→ **EXERCICES À RÉALISER**:
**A)** Répondez brièvement à ces questions sur le texte consacré au canon :
(i) De quelle langue le mot canon a-t-il été emprunté ?
(ii) Qu'est-ce qui consolide le canon littéraire ?
(iii) Par quelle autre discipline passe le détour proposé pour éclairer la littérature ?
**B)** Recopiez fidèlement le passage du texte consacré au canon, depuis « La notion de » jusqu'à « l'histoire de l'art. ».
**C)** D'après le texte consacré au canon, pourquoi la notion de chef-d'œuvre offre-t-elle une entrée intéressante pour saisir le canon artistique ?

___ BLOC DE TEXTE ___

Emprunté au grec, le mot canon désignait notamment en latin classique une norme de
proportions pour les arts, avant d'être employé en littérature. Dans les deux domaines, littéraire et artistique, le terme doit être lu en regard des notions de goût, d'institution et de collection. Règle de production ou de réception, le canon a une double valeur. Il est d'une part une norme qui guide le geste créateur, l'encadre. Il est d'autre part une sélection des œuvres déjà produites : si le canon littéraire se consolide à travers l’enseignement et les pratiques éditoriales, qui dressent une liste d'incontournables à l’origine de référents culturels communs, le canon artistique quant à lui est étayé par l’édition de livres d’art, mais aussi par les institutions culturelles, vitrines d’une production artistique rigoureusement sélectionnée. L’établissement de collections ou la pratique du prêt pour les expositions confère ainsi à certaines œuvres distinguées comme majeures une valeur historique, symbolique et esthétique, que le marché de l’art et des assurances s’empresse de convertir en valeur pécuniaire.
La notion de chef-d'œuvre, en histoire littéraire comme en histoire de l'art incarne cette double fonction prescriptrice du canon. Elle se révèle une entrée intéressante pour saisir ce qu’est le canon artistique, et l’évolution de sa définition au fil du temps permet d’éclairer les différents processus de canonisation de l’œuvre. C'est aussi, dans notre pratique comparatiste, une manière d'apporter un éclairage nouveau sur la littérature grâce à un détour par une autre discipline, l'histoire de l'art.

___ DONNÉES FOURNIES ___

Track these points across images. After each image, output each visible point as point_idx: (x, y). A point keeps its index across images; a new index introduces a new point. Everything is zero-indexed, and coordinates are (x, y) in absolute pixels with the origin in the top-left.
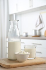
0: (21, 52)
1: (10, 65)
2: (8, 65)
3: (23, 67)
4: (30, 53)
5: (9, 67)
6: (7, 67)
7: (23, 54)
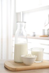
0: (28, 55)
1: (16, 69)
2: (14, 68)
3: (29, 71)
4: (37, 57)
5: (15, 70)
6: (13, 70)
7: (29, 57)
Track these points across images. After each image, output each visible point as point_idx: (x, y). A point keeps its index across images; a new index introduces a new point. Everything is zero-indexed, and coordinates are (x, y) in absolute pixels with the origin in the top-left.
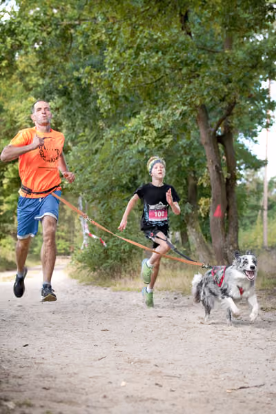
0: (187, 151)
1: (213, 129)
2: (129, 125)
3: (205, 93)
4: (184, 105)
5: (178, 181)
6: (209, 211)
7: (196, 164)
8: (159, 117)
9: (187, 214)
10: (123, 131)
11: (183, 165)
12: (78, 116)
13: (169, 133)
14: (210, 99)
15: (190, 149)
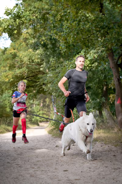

___

→ **CORRIGÉS CI-DESSOUS**:
**A)**
(i) Du grec.
(ii) L'enseignement et les pratiques éditoriales.
(iii) L'histoire de l'art.

**B)**
La notion de chef-d'œuvre, en histoire littéraire comme en histoire de l'art incarne cette double fonction prescriptrice du canon. Elle se révèle une entrée intéressante pour saisir ce qu’est le canon artistique, et l’évolution de sa définition au fil du temps permet d’éclairer les différents processus de canonisation de l’œuvre. C'est aussi, dans notre pratique comparatiste, une manière d'apporter un éclairage nouveau sur la littérature grâce à un détour par une autre discipline, l'histoire de l'art.

**C)** La notion de chef-d'œuvre incarne la double fonction prescriptrice du canon, à la fois norme de création et sélection d'œuvres. L'évolution de sa définition au fil du temps permet en outre d'éclairer les différents processus de canonisation de l'œuvre.